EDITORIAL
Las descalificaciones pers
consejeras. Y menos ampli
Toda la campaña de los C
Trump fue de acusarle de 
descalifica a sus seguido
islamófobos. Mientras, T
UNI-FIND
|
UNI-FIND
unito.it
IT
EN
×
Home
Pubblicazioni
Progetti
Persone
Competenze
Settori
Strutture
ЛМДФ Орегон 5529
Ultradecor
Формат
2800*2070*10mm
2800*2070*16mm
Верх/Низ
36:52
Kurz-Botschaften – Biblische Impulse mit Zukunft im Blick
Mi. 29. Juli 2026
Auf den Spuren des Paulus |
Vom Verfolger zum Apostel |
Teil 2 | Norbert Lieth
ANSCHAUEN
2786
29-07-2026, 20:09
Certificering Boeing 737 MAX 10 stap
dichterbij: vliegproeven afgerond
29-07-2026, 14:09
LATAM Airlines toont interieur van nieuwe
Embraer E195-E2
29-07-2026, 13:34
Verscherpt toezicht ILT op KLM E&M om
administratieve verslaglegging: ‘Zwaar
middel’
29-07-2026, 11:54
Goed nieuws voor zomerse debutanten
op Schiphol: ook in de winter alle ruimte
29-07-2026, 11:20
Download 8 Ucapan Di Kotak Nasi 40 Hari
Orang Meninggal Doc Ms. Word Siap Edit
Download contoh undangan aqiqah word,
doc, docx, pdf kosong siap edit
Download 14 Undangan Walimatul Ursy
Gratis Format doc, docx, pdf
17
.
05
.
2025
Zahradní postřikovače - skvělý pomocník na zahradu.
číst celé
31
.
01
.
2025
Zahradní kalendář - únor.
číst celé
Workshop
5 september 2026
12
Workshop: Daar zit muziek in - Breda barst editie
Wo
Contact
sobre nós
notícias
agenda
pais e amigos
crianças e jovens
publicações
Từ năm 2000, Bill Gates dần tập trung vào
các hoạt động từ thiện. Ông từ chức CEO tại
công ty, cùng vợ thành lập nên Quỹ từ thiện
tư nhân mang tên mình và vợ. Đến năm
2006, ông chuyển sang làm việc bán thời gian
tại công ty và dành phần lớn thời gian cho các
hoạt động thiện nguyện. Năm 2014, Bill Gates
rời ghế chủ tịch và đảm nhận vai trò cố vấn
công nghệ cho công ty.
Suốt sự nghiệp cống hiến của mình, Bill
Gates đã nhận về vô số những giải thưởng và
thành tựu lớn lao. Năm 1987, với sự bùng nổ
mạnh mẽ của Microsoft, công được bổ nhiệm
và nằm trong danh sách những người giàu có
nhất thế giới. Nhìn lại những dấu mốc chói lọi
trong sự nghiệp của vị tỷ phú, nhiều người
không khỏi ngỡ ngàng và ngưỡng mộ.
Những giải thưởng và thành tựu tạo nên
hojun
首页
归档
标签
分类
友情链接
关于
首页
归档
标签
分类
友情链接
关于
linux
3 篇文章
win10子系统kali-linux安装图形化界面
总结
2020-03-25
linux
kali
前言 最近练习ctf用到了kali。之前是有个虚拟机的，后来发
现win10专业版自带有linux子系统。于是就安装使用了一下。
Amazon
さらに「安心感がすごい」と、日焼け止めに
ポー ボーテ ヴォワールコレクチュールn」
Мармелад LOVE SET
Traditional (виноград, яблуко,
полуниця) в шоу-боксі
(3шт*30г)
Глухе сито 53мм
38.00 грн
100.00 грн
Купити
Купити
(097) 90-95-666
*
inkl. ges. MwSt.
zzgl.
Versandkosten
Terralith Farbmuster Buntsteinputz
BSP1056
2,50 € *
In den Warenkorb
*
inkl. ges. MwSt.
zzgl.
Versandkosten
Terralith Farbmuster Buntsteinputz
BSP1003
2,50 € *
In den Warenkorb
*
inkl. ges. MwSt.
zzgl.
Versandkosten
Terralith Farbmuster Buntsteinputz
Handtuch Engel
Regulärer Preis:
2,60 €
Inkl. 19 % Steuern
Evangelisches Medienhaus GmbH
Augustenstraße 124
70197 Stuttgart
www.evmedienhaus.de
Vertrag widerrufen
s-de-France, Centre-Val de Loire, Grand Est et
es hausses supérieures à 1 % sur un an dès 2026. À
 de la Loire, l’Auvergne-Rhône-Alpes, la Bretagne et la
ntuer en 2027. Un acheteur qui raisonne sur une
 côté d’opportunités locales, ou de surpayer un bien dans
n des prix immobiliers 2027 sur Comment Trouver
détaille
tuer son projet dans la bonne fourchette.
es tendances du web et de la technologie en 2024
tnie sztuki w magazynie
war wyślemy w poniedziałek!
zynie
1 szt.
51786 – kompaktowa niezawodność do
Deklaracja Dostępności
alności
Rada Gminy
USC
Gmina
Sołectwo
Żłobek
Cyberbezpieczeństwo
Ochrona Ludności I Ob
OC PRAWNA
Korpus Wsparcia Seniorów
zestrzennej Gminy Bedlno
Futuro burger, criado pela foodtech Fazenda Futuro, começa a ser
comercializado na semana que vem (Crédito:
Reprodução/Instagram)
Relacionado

Exercise directions >>
Among the records above, a stretch begins at the line containing "29-07-2026, 14:09" and ends at the line containing "op Schiphol: ook in de winter alle ruimte". Restate that stretch word for word, and nothing else.

Result of the task >>
29-07-2026, 14:09
LATAM Airlines toont interieur van nieuwe
Embraer E195-E2
29-07-2026, 13:34
Verscherpt toezicht ILT op KLM E&M om
administratieve verslaglegging: ‘Zwaar
middel’
29-07-2026, 11:54
Goed nieuws voor zomerse debutanten
op Schiphol: ook in de winter alle ruimte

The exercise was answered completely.